A data science project to scrape Goodreads data and run a classifier to categorize books as fiction or nonfiction based on the description.
The Goodreads books data are used as the source of my dataset, as the amount of information they had on their book pages was very comprehensive and in a mostly standard format. I decided to ‘scrape’ the following pieces of information:
Title
Description
Authors
Edition
Format
ISBN
No. of pages
Rating
No. of ratings
No. of reviews
Genres
Book cover image
One of the most popular and easy-to-use packages in Python to collect static data from web pages is BeautifulSoup, which is used in this. The training data was collected from Goodreads' best books ever list found here: https://www.goodreads.com/list/show/1.Best_Books_Ever. The test data used to validate the model was collected from the list of best books of 2018, found here: https://www.goodreads.com/list/best_of_year/2018?id=119307.Best_books_of_2018
Scripts used to scrape data from Goodreads. They should be run in this order:
-
URL collector
-
Data collector
-
Image collector
In case if you don't want to do web scraping for data and want data directly for your model.
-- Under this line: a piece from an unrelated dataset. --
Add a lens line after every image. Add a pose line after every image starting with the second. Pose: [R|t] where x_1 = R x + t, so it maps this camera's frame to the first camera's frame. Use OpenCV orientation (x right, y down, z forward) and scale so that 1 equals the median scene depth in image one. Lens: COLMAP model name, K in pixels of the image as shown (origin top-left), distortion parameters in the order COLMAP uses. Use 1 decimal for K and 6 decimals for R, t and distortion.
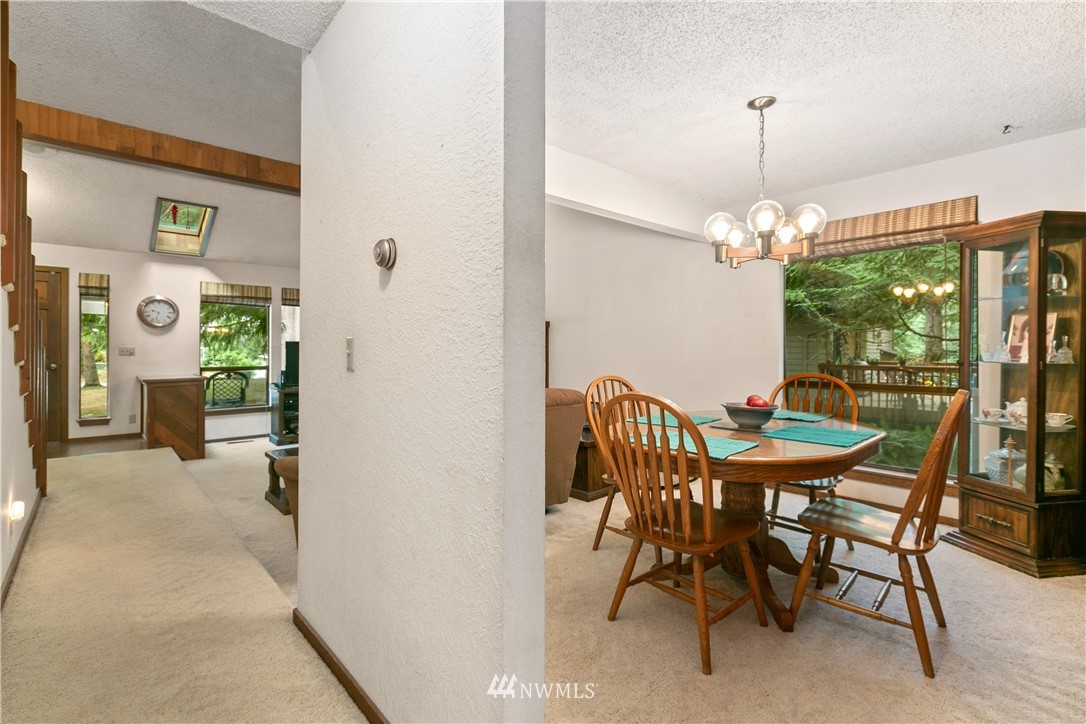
lens RADIAL K [[497.8, 0, 523.3], [0, 497.8, 350.5], [0, 0, 1]] dist [0.003965, -0.001811]
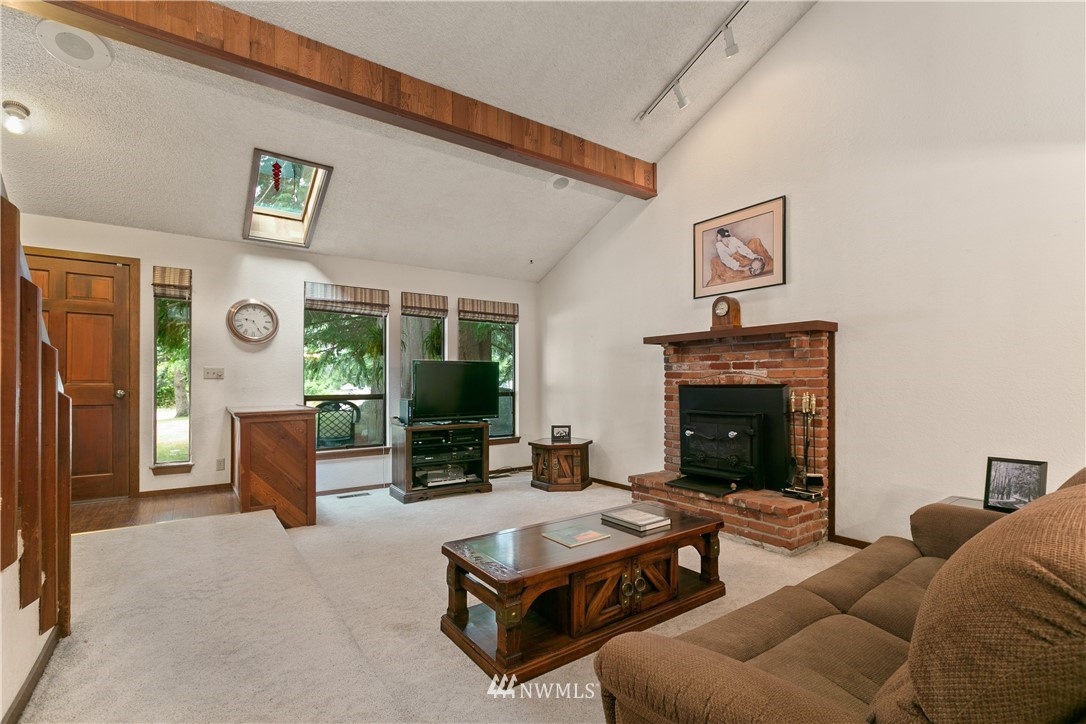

Then you can download data from kaggle:
Best-books-ever: https://www.kaggle.com/datasets/meetnaren/goodreads-best-books?select=book_data.csv
Best-books-of-2018: https://www.kaggle.com/datasets/meetnaren/goodreads-best-books-of-2018?select=book_data.csv
Data Exploration of books genres, covers, authors etc is performed for better understanding of the data and understanding the trends in data which can help us in classification.
Two Recurrent neural network classifiers are used, one is Keras RNN classifier which gives accuracy of around 94% and the other is Pytorch RNN classifier which gives accuracy of around 95%. Both the models are good, but Pytorch RNN classifier is slightly better than Keras RNN classifier.
A simple content based Book recommender system based on author names and genres.